American Psycho is Bret Easton Ellis's third novel, released in 1991. The first-person narrator is a Wall Street investment banker named Patrick Bateman, who either is or imagines himself to be a prolific serial killer. Like other works which critique and lampoon 1980s "yuppie" culture, such as Tom Wolfe's The Bonfire of the Vanities (1984) and Oliver Stone's Wall Street (1987), American Psycho endeavors to peel away the glittering surfaces of the late-1980s Wall Street boom in order to examine its seedy and amoral underbelly. Ellis in fact borrows the name of Patrick's firm—Pierce & Pierce—from Wolfe's book. Patrick's philosophical and political outlook also strongly resembles that of Gordon Gekko, the antagonist of Stone's film, whose famous assertion, "Greed is good," reflects the ideological status quo of Reagan-era Wall Street.
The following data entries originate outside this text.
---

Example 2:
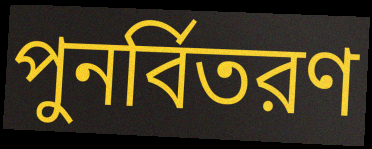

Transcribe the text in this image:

পুনর্বিতরণ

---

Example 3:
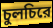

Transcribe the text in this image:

চুলচিরে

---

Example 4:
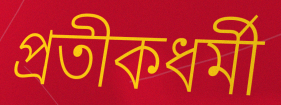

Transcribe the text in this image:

প্রতীকধর্মী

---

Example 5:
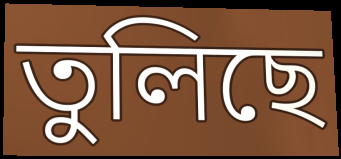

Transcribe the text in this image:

তুলিছে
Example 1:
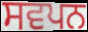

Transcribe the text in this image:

ਸਵਪਨ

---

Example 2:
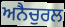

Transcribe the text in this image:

ਅਨੈਚੁਰਲ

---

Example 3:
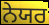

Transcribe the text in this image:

ਨੇਯਰ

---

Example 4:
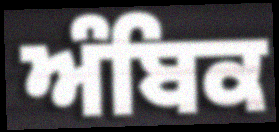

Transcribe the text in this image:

ਅੰਬਿਕ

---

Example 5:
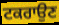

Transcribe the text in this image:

ਟਕਰਾਉਣ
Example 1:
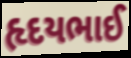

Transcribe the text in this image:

હૃદયભાઈ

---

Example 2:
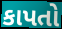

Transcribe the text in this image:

કાપતો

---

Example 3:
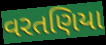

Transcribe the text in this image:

વરતણિયા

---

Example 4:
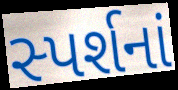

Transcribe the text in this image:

સ્પર્શનાં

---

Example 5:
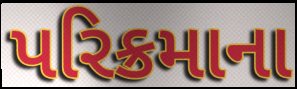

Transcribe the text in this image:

પરિક્રમાના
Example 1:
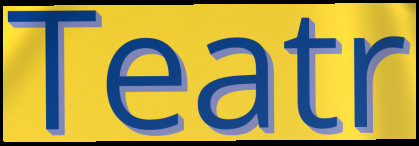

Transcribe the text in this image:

Teatr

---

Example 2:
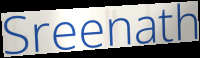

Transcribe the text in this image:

Sreenath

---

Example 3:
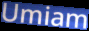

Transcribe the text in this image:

Umiam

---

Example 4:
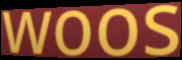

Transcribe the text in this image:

woos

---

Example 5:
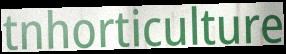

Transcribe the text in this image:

tnhorticulture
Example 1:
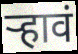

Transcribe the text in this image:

र्‍हावं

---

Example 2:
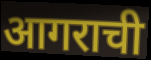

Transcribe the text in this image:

आगराची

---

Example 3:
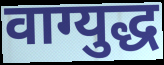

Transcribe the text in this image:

वाग्युद्ध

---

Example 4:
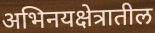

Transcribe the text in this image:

अभिनयक्षेत्रातील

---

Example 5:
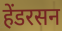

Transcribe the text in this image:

हेंडरसन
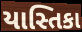
યાસ્તિકા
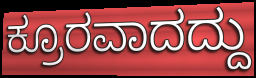
ಕ್ರೂರವಾದದ್ದು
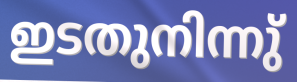
ഇടതുനിന്നു്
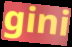
gini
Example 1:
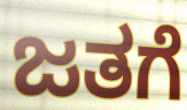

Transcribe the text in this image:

ಜತಗೆ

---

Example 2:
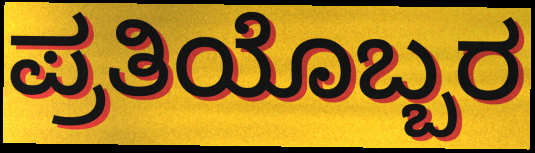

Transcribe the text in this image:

ಪ್ರತಿಯೊಬ್ಬರ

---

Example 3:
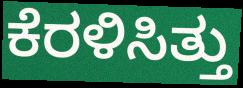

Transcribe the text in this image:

ಕೆರಳಿಸಿತ್ತು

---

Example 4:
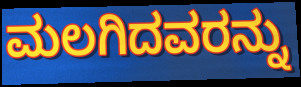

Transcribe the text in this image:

ಮಲಗಿದವರನ್ನು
The novel's literary influences include nineteenth-century Gothic tales like The Picture of Dorian Gray, Dracula, and The Strange Case of Dr. Jekyll and Mr. Hyde, as well as Dante's Inferno, Marquis de Sade's The 120 Days of Sodom, and Charles Baudelaire's Flowers of Evil. Ellis's desire to shock, offend, and occasionally bore his audience also reflects the artistic legacy of Andy Warhol, whose funeral took place the same day that the novel opens, and early twentieth-century surrealists like Salvador Dali and Luis Bunuel.
The chapters in the second half of American Psycho depicting violence, rape, and mutilation against women were so controversial that Simon & Schuster, the publisher that gave Ellis a $300,000 advance for the novel, refused to publish it. Released instead by Vintage Books, the novel was panned in nearly every major publication and met with boycott campaigns organized by the National Organization for Women and feminist activists like Gloria Steinem and Kate Millett, who argued that American Psycho promoted sexual violence against women. The horrific, gratuitous renderings of brutality against women seem in part to stem from Patrick's pornographic, voyeuristic fascination with capturing surface-level details—what porn scholars like Linda Williams have called "the frenzy of the visible"—as well as his inability to transcend or understand them.
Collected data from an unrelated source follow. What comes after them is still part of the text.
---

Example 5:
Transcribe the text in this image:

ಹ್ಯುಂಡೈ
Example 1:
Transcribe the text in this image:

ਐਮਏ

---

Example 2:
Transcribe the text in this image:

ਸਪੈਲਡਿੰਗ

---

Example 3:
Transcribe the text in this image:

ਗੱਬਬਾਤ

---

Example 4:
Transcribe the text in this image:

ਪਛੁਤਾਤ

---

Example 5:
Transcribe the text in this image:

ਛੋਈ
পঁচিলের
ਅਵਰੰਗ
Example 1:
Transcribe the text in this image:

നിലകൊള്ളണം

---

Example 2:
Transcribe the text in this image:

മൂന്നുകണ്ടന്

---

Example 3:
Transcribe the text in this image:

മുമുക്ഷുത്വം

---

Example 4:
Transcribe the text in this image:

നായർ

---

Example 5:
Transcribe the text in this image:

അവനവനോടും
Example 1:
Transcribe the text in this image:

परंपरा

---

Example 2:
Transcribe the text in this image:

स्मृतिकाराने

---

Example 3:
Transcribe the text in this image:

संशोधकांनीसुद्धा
Although the book's graphic content provoked outrage and disgust upon its release, it has since been recuperated by certain academics and critics for its transgressive and postmodern qualities. Mary Harron's 2000 film adaptation, adapted by Harron and Guinevere Turner, reinvents the novel as a satirical black comedy, and was hailed by The New York Times as a "mean and lean horror comedy classic." The character Patrick Bateman has himself become something of a cult figure in popular culture, becoming synonymous with a certain kind of entitled, affluent, white male sociopath. Bateman also appears briefly in Ellis's 2004 novel Lunar Park.